1) What is expected of the GSS proposal:

            Proposals should be 1-2 pages of text, in MS Word or Adobe Acrobat format, uploaded to Canvas (upload the draft and the final to the same assignment in Canvas). For the GSS proposal you should identify one variable you will use, along with year. In your proposal you should provide an embedded table or figure showing how your variable changes over time. If your variable of interest was only asked once, cross tabulate with another variable like race, education, geographic region, age (you might want to recode age into a few categories) or gender. Axes, variables, and categories should be appropriately labeled. Explain briefly what you want to know about the variable in question. Mention what other variable you are thinking of using as a control. When writing about GSS variables, please include the GSS name (i.e. SOCBAR or DIVORCE) as well as the variable description and full text of the question.

            Students sometimes ask: “What GSS variables can be studied?” The answer is that you can focus on any variable as long as you believe you will be able to tie the results somehow back to the reading we have done.

 

 

2) What is expected of the GSS paper:

            Papers should be 3-6 pages of text, plus at least two tables or figures. Convert your paper to Word or to Adobe Acrobat PDF format to make sure that the graphics are embedded in a way that we can read them, then upload to Canvas. The main thing you want to write about is your chosen GSS variable, and how it varies. This is a short assignment, so you will need to get right to the point. First of all, your paper should respond to and accommodate your TA’s feedback on your proposal. In addition to the table or figure you included in your proposal, you need to include a second analysis, which brings a third variable in as a control. Appropriate controls include things like race (RACE), education (EDUC in years, so 12=HS and 16=BA), geographic region (REGION), religion (RELIG or ATTEND), current marital status (MARITAL), birth cohort (COHORT recoded into categories), political party affiliation (PARTYID), income (REALINC is family income in constant 1986 dollars; assume 200K is the top code so as not to get confused by the missing value codes and keep in mind that inflation from 1986 to 2018 increases values by about 2.2 so recode this variable accordingly- $50K is an upper middle class income in 1986 dollars), age (AGE recoded into categories) or gender (SEX), or something else you want to consider. The purpose of the control variable is for you to be able to write something about how the variable you’re interested in varies with respect to the control. Note this sample recode for income REALINC(r: 0-25000 "0-25K"; 25001-50000 "25K-50K"; 50001-200000 ">50K").

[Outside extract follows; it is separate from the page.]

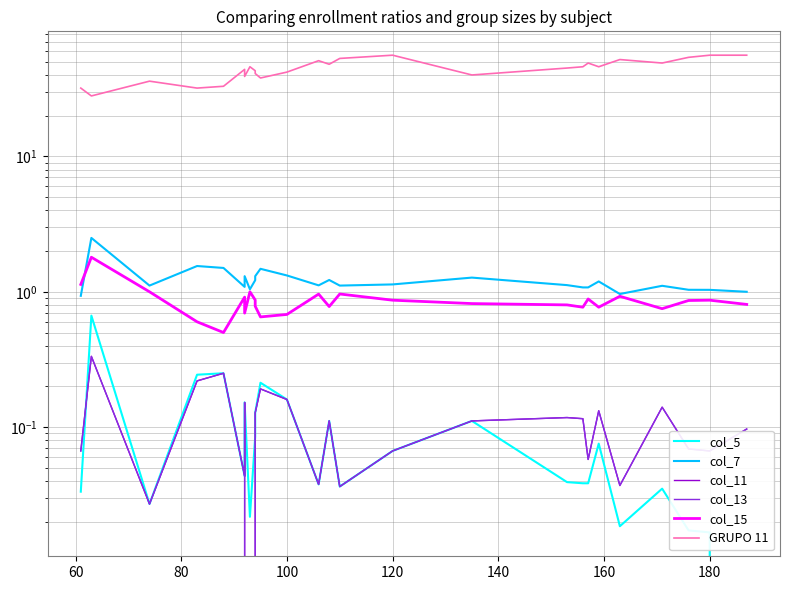

Is the value of col_13 at 19 greater than the value of col_15 at 160?

No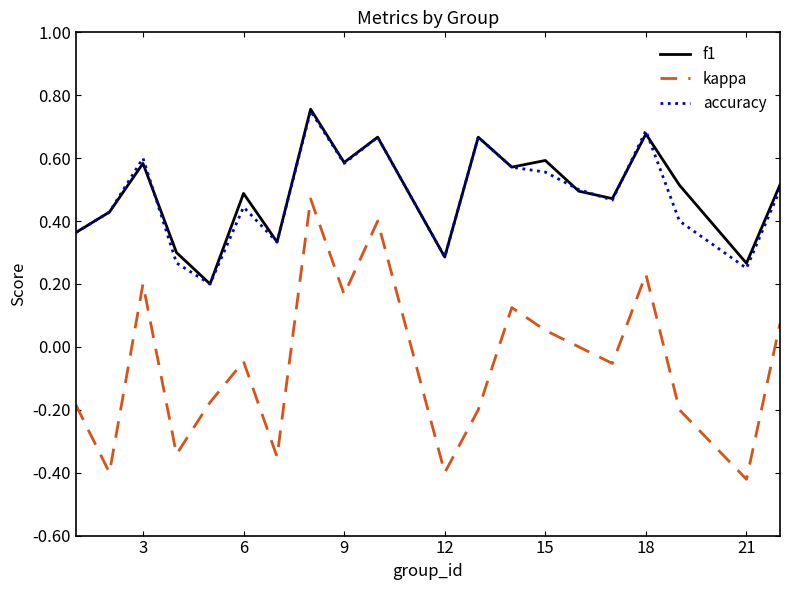

True or false: f1 and kappa intersect in this chart.

False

            One key is for you to discuss the results as they really are, not as you want them to be or as you expected them to be given the literature. If your results contradict the literature in some way, that is good, explain the discrepancy.

            The last page or so of your paper needs to address the literature we have read in the class. How do your findings agree with or disagree with something we have read? The quality of the paper will depend, in part, on how thoughtfully you use your results to reflect on one or more of the readings.

            When writing about GSS variables, please include the GSS name (i.e. SOCBAR or DIVORCE) as well as the variable description and full text of the question.